Chemical Periodicity / Formal Charge
- Relationship between Electronic Structure and the Periodic Table
(Only the first four rows are shown.)
- First ionization energy - The energy required to remove the outermost electron from a neutral atom in the gas phase.
Electron affinity - The energy given off when a neutral atom in the gas phase gains an extra electron to form a negatively charged ion.
Electronegativity - The tendency of an atom to draw the electrons in a bond towards it.
The first ionization energies, electron affinities, and electronegativities of elements generally increase as one moves closer to the top right-hand corner of the periodic table. They increase as one moves across a row from left to right because the force of attraction between the nucleus and an electron increases as the number of protons in the nucleus increases. They decrease as one moves down a group in the periodic table because the electrons in inner orbitals tend to shield the outer electrons from the attractive force of the nucleus.
Group I elements have large second ionization energies compared with their first ionization energies, while group II elements have second ionization energies not much higher than their first ionization energies. This can be explained by their respective electronic configurations.
Na has a small first ionization energy but a large second ionization energy. Cl has a large electron affinity and electronegativity. As a result, when Na and Cl2 are placed in the same container, they react: Cl readily gains an electron to become Cl-, while Na readily loses an electron to become Na+. The difference in electronegativities between Na and Cl means that the bond between them is ionic instead of covalent. The large second ionization energy of Na is the reason why NaCl2 is not formed.
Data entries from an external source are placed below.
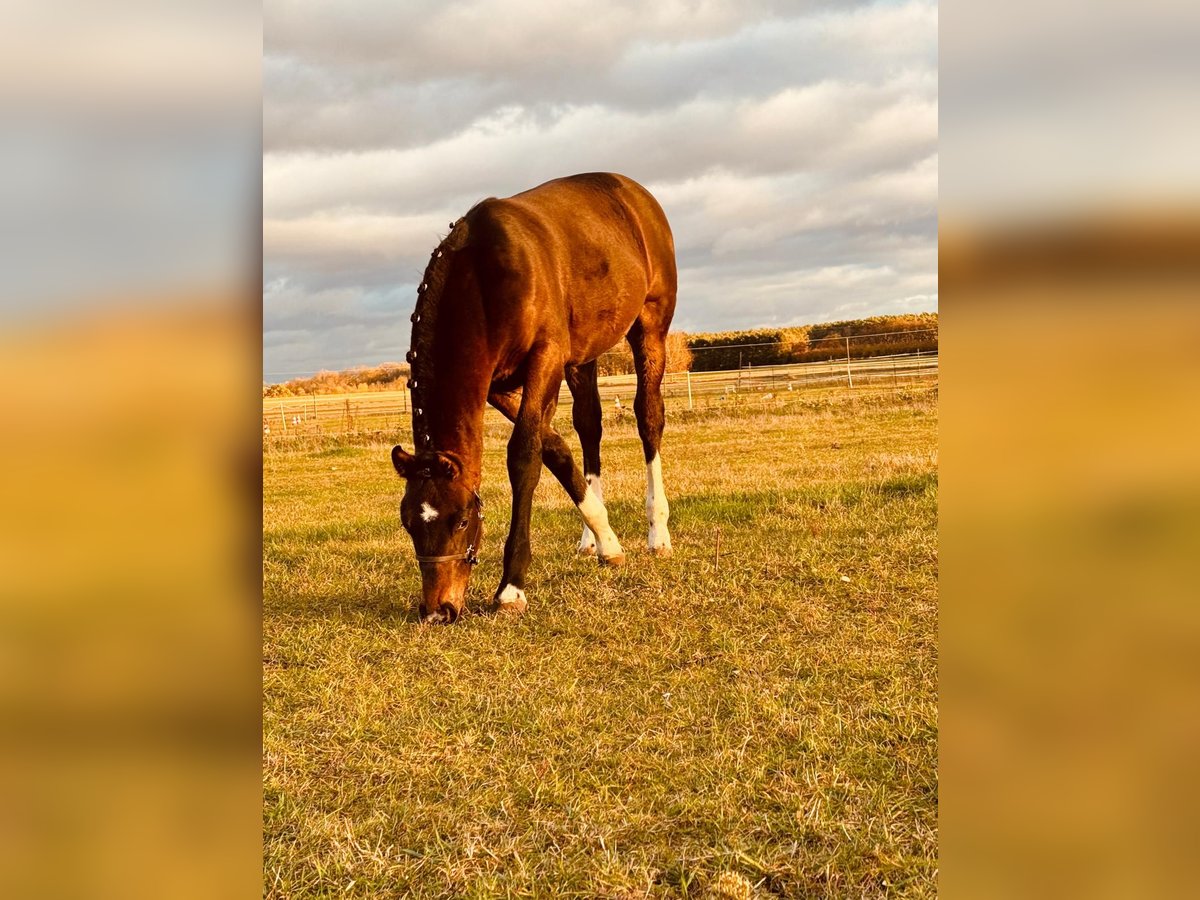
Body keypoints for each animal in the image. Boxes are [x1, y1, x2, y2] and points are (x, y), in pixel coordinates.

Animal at [391, 176, 676, 628]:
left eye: (462, 520)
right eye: (408, 523)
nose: (438, 610)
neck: (483, 276)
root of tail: (635, 193)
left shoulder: (546, 360)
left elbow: (525, 455)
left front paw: (511, 587)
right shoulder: (500, 384)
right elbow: (556, 448)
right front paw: (606, 538)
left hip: (650, 329)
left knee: (649, 417)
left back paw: (658, 534)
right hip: (584, 356)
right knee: (589, 425)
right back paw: (592, 539)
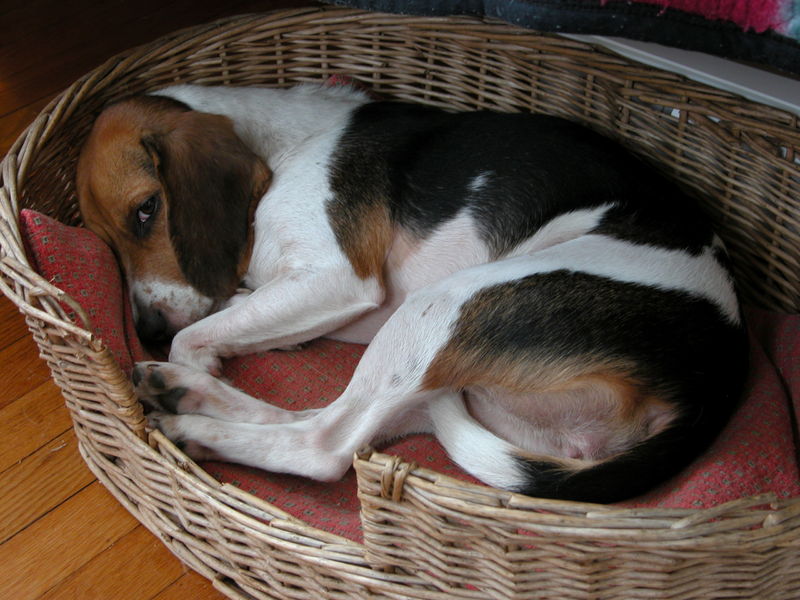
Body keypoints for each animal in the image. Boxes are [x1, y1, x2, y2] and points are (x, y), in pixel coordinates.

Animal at [78, 83, 748, 502]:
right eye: (105, 242)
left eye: (147, 211)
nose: (147, 331)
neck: (280, 143)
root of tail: (716, 383)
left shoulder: (338, 279)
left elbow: (196, 336)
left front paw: (195, 355)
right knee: (341, 421)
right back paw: (185, 394)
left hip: (443, 307)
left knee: (324, 444)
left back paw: (192, 420)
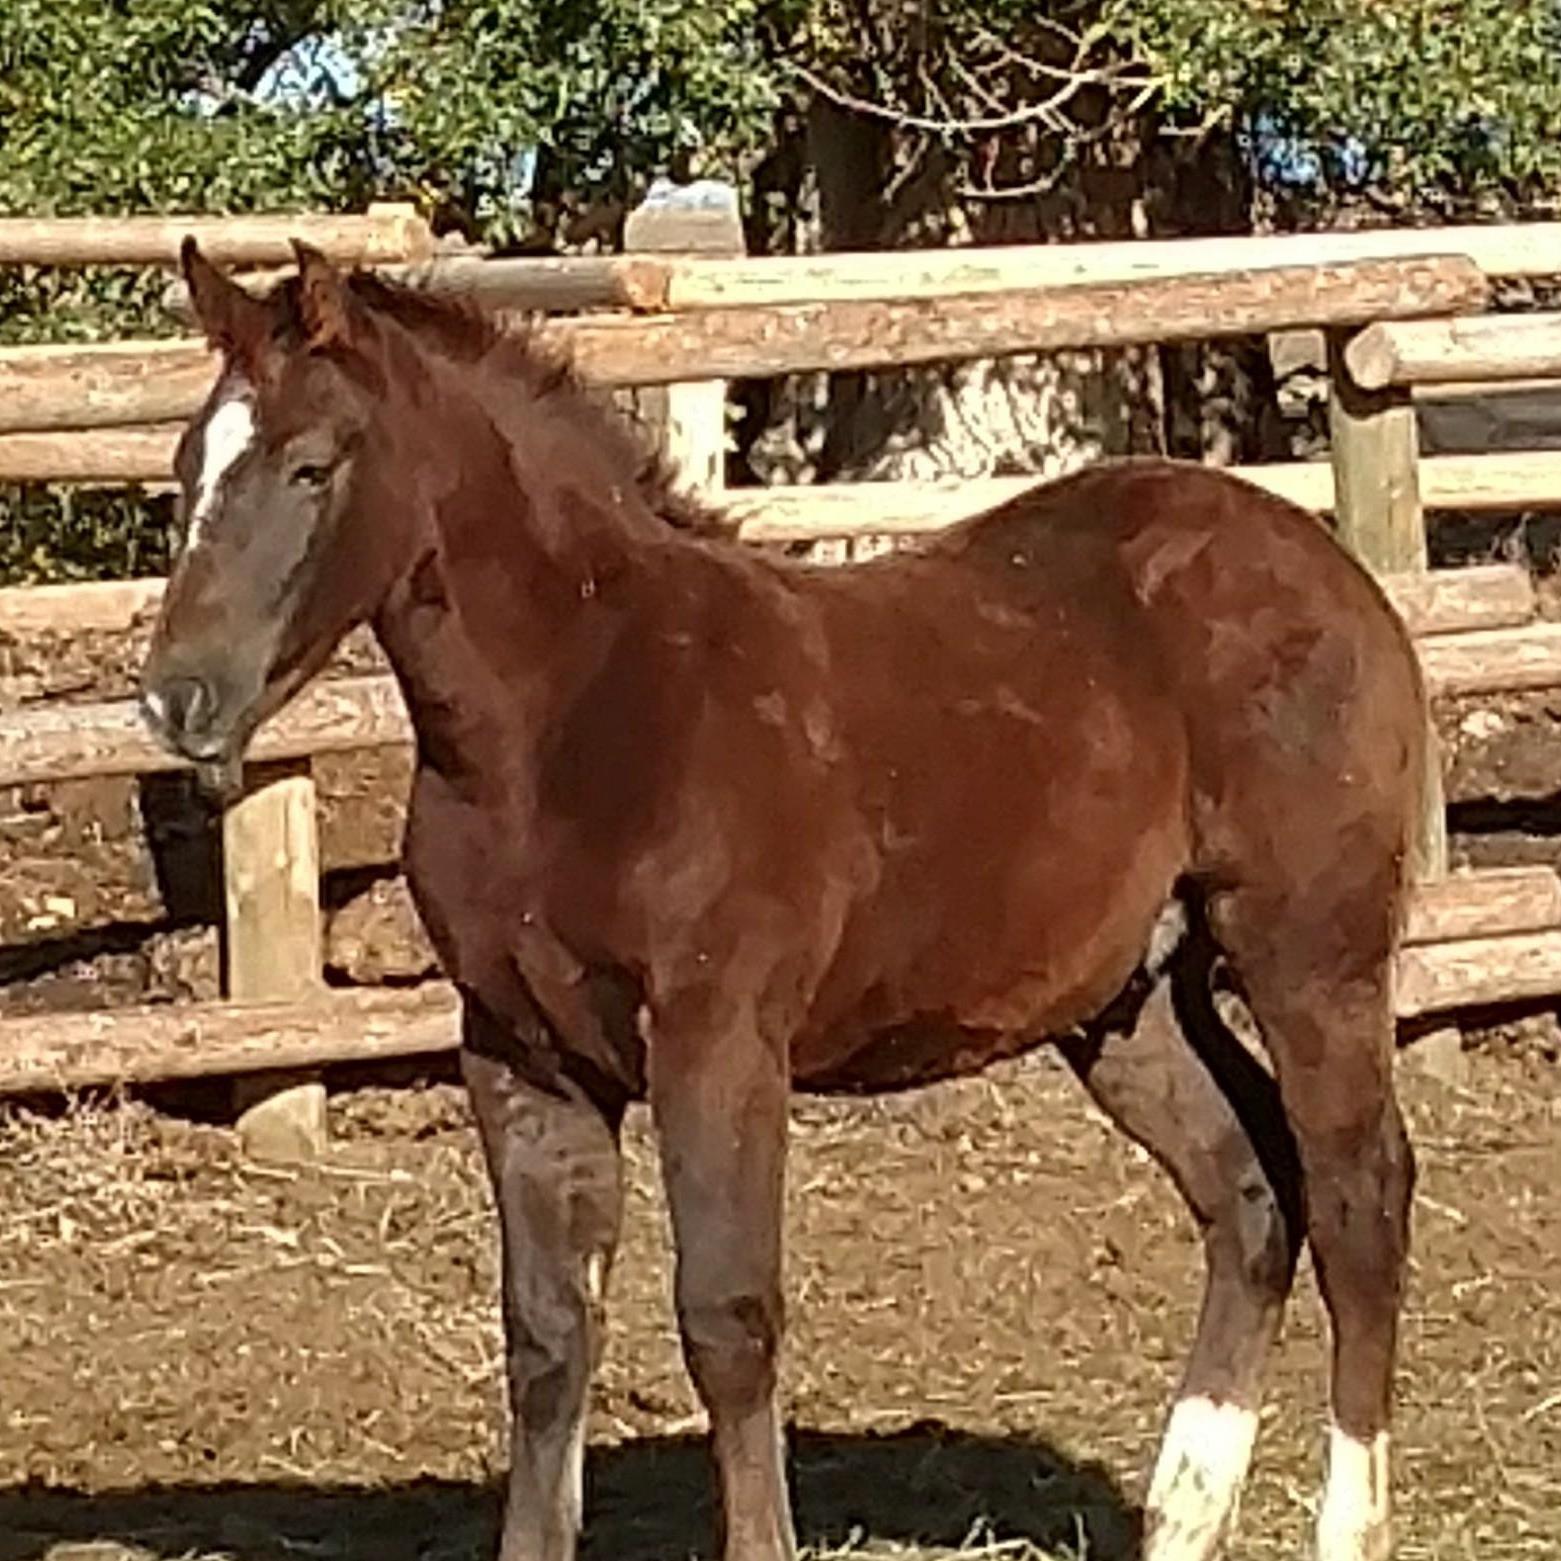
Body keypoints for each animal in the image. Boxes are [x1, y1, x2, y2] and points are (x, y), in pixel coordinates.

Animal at [140, 239, 1424, 1561]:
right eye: (186, 466)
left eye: (311, 464)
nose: (177, 698)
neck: (573, 717)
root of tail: (1329, 566)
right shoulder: (519, 1053)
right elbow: (546, 1337)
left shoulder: (719, 1041)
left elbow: (727, 1318)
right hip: (1125, 1003)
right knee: (1248, 1193)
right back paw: (1181, 1512)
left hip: (1309, 950)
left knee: (1357, 1195)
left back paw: (1350, 1524)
Mg has small first and second ionization energies, but a large third ionization energy. Thus, magnesium chloride has the formula MgCl2. Similarly, the difference in electronegativities between Mg and Cl means that the bond between them is ionic instead of covalent.
Formal charge is the charge on an atom in its Lewis structure, or the overall charge on an ion or molecule.
Steps in determining formal charge:
1.Divide the electrons in each covalent bond between the atoms in the bond.
2.Determine whether the atom of interest has more electrons than protons (negative formal charge), less (positive formal charge), or the same number (zero formal charge).